Hon Hai Precision Industry Co (鴻海精密) yesterday said it is deepening its partnership with Nvidia Corp by developing next-generation artificial intelligence (AI) platforms and “AI factories” for electric and autonomous vehicles together.
The concepts they are developing could also be applied to industries such as smart manufacturing and robotics, the companies said.
The latest move, announced at the annual Hon Hai Tech Day in Taipei, would help the company realize its electric vehicle (EV) ambitions with a range of solutions using Nvidia’s Drive platform.
Photo: AFP
The companies said that their collaboration on creating “AI factories” would be based on an Nvidia computing infrastructure specially built for processing, refining and transforming vast amounts of data into valuable AI models and tokens.
“Most importantly, Nvidia and Hon Hai are building these factories together. We will be helping the whole industry move much faster into the new AI era,” Hon Hai chairman Young Liu (劉揚偉) said.
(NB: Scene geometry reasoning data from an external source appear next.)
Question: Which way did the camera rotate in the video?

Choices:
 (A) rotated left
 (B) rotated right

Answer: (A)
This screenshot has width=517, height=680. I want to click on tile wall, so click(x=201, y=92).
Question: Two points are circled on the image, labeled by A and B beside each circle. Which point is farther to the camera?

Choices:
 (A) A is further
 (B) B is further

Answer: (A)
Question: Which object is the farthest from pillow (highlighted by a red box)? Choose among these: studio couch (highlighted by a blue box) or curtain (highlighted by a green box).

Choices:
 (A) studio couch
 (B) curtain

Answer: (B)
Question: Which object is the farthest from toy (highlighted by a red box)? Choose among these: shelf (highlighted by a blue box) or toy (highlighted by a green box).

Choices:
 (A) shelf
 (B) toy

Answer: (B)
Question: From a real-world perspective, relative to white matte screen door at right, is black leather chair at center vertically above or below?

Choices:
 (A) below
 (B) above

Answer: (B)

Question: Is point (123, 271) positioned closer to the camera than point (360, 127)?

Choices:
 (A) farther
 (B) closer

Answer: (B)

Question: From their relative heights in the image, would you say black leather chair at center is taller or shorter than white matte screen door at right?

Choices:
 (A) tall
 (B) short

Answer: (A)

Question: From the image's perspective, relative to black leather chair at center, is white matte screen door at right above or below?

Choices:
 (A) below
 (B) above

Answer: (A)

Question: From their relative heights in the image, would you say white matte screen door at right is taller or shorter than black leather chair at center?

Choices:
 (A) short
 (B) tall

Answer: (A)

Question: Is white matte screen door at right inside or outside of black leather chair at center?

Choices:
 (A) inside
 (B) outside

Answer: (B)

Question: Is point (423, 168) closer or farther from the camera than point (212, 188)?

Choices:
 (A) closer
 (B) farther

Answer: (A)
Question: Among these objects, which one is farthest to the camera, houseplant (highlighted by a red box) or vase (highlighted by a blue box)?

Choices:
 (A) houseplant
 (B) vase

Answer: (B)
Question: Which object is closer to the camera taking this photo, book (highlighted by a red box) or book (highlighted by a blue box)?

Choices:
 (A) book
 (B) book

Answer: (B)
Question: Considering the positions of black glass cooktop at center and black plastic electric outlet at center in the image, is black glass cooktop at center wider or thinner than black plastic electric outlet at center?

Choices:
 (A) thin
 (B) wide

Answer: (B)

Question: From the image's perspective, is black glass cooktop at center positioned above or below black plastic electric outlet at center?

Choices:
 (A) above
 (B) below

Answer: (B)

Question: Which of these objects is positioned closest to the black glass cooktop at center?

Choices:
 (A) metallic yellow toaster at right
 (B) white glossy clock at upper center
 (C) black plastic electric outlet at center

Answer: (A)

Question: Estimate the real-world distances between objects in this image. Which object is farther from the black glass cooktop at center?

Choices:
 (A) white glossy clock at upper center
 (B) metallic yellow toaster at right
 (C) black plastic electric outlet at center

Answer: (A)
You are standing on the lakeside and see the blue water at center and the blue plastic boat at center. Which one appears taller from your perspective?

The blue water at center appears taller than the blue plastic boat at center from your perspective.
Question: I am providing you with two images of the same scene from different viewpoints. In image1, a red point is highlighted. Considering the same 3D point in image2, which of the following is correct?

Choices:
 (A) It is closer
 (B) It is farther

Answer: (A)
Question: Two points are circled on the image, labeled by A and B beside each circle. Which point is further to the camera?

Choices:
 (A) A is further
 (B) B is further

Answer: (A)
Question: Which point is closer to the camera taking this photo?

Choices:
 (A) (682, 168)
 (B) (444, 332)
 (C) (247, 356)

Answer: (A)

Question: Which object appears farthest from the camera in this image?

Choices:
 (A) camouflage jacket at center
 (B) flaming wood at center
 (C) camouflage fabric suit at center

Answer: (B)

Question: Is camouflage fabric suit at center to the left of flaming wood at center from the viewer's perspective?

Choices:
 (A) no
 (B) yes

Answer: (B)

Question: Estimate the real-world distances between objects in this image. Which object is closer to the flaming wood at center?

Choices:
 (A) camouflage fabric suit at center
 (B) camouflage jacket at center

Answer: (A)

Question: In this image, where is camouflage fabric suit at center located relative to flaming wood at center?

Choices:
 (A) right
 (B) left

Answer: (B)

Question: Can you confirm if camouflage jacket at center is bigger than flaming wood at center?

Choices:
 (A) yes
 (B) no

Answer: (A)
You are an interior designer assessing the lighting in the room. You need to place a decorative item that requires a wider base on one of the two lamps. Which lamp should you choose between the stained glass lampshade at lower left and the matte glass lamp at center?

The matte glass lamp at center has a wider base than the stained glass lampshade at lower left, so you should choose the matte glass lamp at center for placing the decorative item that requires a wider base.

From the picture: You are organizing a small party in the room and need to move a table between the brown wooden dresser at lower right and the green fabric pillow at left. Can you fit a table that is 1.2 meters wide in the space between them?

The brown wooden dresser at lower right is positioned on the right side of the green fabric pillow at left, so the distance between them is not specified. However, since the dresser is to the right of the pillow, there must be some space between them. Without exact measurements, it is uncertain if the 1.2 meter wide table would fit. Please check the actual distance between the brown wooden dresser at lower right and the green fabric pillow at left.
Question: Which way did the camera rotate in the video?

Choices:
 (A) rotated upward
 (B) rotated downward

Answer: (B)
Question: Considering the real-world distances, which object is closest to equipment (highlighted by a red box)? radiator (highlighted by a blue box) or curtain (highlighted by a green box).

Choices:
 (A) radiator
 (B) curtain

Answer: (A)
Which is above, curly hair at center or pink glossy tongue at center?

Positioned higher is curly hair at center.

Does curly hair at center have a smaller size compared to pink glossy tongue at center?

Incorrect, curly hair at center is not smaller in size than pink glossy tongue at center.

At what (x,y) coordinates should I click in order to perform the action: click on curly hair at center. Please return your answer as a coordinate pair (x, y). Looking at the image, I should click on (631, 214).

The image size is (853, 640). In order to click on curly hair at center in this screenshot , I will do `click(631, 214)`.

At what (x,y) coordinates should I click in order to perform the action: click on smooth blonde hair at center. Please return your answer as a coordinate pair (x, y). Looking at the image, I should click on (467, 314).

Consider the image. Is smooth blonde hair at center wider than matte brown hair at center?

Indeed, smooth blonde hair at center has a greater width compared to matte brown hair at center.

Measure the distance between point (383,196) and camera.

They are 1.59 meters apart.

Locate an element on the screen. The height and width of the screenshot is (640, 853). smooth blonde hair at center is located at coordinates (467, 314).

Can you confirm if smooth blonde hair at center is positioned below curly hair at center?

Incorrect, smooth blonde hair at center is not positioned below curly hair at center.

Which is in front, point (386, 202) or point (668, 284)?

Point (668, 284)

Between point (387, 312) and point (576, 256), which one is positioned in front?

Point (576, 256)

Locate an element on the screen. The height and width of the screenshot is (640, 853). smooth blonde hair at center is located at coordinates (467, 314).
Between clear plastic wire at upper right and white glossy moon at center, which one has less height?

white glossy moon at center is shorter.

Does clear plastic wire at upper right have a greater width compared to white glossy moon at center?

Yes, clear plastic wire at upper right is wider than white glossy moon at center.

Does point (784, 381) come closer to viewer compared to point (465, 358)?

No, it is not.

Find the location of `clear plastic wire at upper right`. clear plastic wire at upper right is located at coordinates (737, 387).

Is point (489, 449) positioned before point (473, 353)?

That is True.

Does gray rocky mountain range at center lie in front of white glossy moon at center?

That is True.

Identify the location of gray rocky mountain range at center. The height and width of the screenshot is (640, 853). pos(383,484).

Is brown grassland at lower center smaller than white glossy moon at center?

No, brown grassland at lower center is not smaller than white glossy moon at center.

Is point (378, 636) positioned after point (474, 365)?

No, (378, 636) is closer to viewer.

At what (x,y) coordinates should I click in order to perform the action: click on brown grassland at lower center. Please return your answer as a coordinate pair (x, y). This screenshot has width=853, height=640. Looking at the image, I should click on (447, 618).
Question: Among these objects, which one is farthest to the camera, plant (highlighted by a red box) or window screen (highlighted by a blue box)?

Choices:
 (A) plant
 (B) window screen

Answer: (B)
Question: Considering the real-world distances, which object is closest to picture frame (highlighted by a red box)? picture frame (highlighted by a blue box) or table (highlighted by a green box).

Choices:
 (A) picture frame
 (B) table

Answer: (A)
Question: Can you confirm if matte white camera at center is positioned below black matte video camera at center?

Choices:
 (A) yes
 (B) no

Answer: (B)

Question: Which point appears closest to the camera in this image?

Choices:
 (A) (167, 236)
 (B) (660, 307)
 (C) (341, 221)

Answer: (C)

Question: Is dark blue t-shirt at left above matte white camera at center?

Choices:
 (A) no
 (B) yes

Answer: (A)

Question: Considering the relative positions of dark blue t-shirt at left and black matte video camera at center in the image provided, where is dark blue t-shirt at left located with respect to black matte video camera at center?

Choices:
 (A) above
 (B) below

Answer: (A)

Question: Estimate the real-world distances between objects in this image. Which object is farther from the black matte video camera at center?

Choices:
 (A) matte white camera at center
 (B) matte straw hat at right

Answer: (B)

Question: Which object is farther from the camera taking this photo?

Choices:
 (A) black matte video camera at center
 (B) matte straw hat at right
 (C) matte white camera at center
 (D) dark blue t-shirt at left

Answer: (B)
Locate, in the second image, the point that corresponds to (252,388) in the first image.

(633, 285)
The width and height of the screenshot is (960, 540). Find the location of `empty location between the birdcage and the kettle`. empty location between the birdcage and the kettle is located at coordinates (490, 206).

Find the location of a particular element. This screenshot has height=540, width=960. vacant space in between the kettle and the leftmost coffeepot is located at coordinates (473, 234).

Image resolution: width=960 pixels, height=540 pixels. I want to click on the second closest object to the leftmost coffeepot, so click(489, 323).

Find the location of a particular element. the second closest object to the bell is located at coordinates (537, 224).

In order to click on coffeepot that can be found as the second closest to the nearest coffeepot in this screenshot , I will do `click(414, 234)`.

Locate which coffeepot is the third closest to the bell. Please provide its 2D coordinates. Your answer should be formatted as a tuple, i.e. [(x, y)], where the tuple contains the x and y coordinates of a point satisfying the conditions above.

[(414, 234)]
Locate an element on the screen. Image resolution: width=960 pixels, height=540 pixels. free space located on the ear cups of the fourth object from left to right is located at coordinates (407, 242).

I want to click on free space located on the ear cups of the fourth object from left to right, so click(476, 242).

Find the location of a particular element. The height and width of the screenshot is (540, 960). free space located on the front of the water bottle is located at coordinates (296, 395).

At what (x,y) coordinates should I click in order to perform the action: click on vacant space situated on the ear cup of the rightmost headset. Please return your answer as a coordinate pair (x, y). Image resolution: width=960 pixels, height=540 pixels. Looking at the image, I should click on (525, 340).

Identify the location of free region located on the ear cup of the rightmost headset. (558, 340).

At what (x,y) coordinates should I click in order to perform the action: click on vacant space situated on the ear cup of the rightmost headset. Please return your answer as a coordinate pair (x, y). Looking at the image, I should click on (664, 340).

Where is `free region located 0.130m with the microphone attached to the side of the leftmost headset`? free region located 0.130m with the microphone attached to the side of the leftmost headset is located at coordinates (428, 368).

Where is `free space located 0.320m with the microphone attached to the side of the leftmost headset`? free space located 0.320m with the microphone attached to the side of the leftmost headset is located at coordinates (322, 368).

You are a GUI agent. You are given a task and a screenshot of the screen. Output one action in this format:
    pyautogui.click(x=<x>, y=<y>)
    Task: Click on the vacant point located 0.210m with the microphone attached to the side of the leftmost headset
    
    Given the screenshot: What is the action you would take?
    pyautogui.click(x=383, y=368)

“A new type of manufacturing has emerged — the production of intelligence, and the data centers that produce it are AI factories,” Nvidia CEO Jensen Huang (黃仁勳) said. “Hon Hai, the world’s largest manufacturer, has the expertise and scale to build AI factories globally. We are delighted to expand our decade-long partnership with Hon Hai to accelerate the AI industrial revolution.”
Huang said that an AI factory that processes data into intelligence would improve EV software and upgrade entire fleets of vehicles to work more intelligently.
During a question-and-answer session, Young said that Hon Hai would be well-prepared to accept orders from Chinese EV brands once Beijing lifts restrictions that prevent companies from providing vehicle design and manufacturing services on a contract basis.
Hon Hai seeks to expand its global footprint by teaming up with local partners.
“China will relax the outsourcing restrictions sooner or later,” Young said, adding that competition is fierce in China, where about 200 automakers are vying for a piece of the market.
Against that backdrop, Chinese automakers are under heavy pressure and might farm out orders to safeguard their market positions, he said.
In Taiwan, Hon Hai plans to build up capacity to produce 50,000 to 100,000 EVs annually, as it seeks to secure a 10 percent market share with sales of about 400,000 to 450,000 units a year, it said.
The company is in talks with 14 potential customers and has worked on 23 development projects, chief EV strategy officer Jun Seki said.
India and Japan have the potential to become new top EV markets after China, he said.
Hon Hai yesterday unveiled the Model N logistics EV and the mass-production version of its Model B crossover sports utility vehicle (SUV), which it said has been well-received by customers.
The electric Model C SUV would enter volume production next year, as its first customer, Luxgen Motor Co (納智捷), is slated to deliver its N7 model in the first quarter of next year, it said.